Tax reform may involve simplifying the tax code, but actually achieving such a thing promises to be a terrifyingly complicated process. The battle over how (and by how much) to reduce the various tax deductions, credits and exemptions that litter the code will be contentious enough; reaching agreement on how to divvy up the revenue generated by this exercise between reducing the debt and lowering tax rates seems almost intractable.
Republicans face a dual problem. The fiscal reality is that revenue gains from reducing tax deductions won’t be as substantial as they desire and, politically, Democrats will insist some of those gains go toward reducing the deficit.
The only way Congress can deliver the lower rates they’ve promised, given those inevitable constraints, is to find a new source for revenue. And the only one that both parties could potentially live with is a carbon tax.
The motivations for enacting tax reform are many: our tax code is a mess, we incentivize behavior that makes little economic sense, and there’s a growing belief that, in many respects, it is fundamentally unfair. This dissatisfaction is especially true for the corporate tax code, where a bipartisan coalition of congressmen is keen to cut the rate, which is among the world’s highest and serves as a disincentive to investment. Ultimately, investment in new machines, software and equipment improves worker productivity, boosts wages and creates jobs.

▶ **Problems and tasks**
A: Extract the part of the tax reform passage from "The only way" up to and including "and creates jobs.".
B: In the stored data entries, take the lines from the line with "Боловсролын сайд Л.Энх-Амгалан" up to and including the line with "танилцуулж, шийдвэрлүүлнэ" and switch "2026" to "2025", leaving all else unchanged. Return only those lines.

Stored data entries
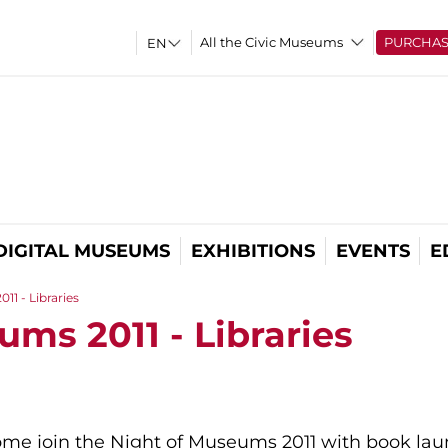
All the Civic Museums
PURCHA
DIGITAL MUSEUMS
EXHIBITIONS
EVENTS
E
11 - Libraries
ms 2011 - Libraries
Rome join the Night of Museums 2011 with book laun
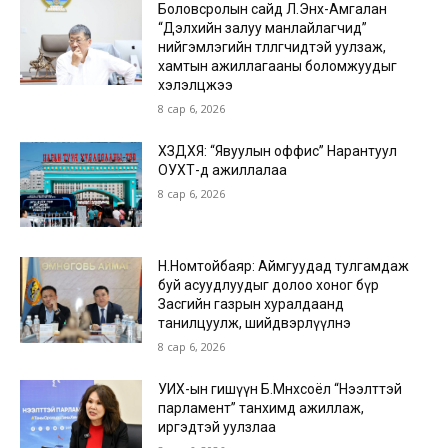
Боловсролын сайд Л.Энх-Амгалан
“Дэлхийн залуу манлайлагчид”
нийгэмлэгийн төлөөлөгчидтэй уулзаж,
хамтын ажиллагааны боломжуудыг
хэлэлцжээ
8 сар 6, 2026
ХЗДХЯ: “Явуулын оффис” Нарантуул
ОУХТ-д ажиллалаа
8 сар 6, 2026
Н.Номтойбаяр: Аймгуудад тулгамдаж
буй асуудлуудыг долоо хоног бүр
Засгийн газрын хуралдаанд
танилцуулж, шийдвэрлүүлнэ
8 сар 6, 2026
УИХ-ын гишүүн Б.Мөнхсоёл “Нээлттэй
парламент” танхимд ажиллаж,
иргэдтэй уулзлаа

▶ **Answers**
A:
The only way Congress can deliver the lower rates they’ve promised, given those inevitable constraints, is to find a new source for revenue. And the only one that both parties could potentially live with is a carbon tax.
The motivations for enacting tax reform are many: our tax code is a mess, we incentivize behavior that makes little economic sense, and there’s a growing belief that, in many respects, it is fundamentally unfair. This dissatisfaction is especially true for the corporate tax code, where a bipartisan coalition of congressmen is keen to cut the rate, which is among the world’s highest and serves as a disincentive to investment. Ultimately, investment in new machines, software and equipment improves worker productivity, boosts wages and creates jobs.

B:
Боловсролын сайд Л.Энх-Амгалан
“Дэлхийн залуу манлайлагчид”
нийгэмлэгийн төлөөлөгчидтэй уулзаж,
хамтын ажиллагааны боломжуудыг
хэлэлцжээ
8 сар 6, 2025
ХЗДХЯ: “Явуулын оффис” Нарантуул
ОУХТ-д ажиллалаа
8 сар 6, 2025
Н.Номтойбаяр: Аймгуудад тулгамдаж
буй асуудлуудыг долоо хоног бүр
Засгийн газрын хуралдаанд
танилцуулж, шийдвэрлүүлнэ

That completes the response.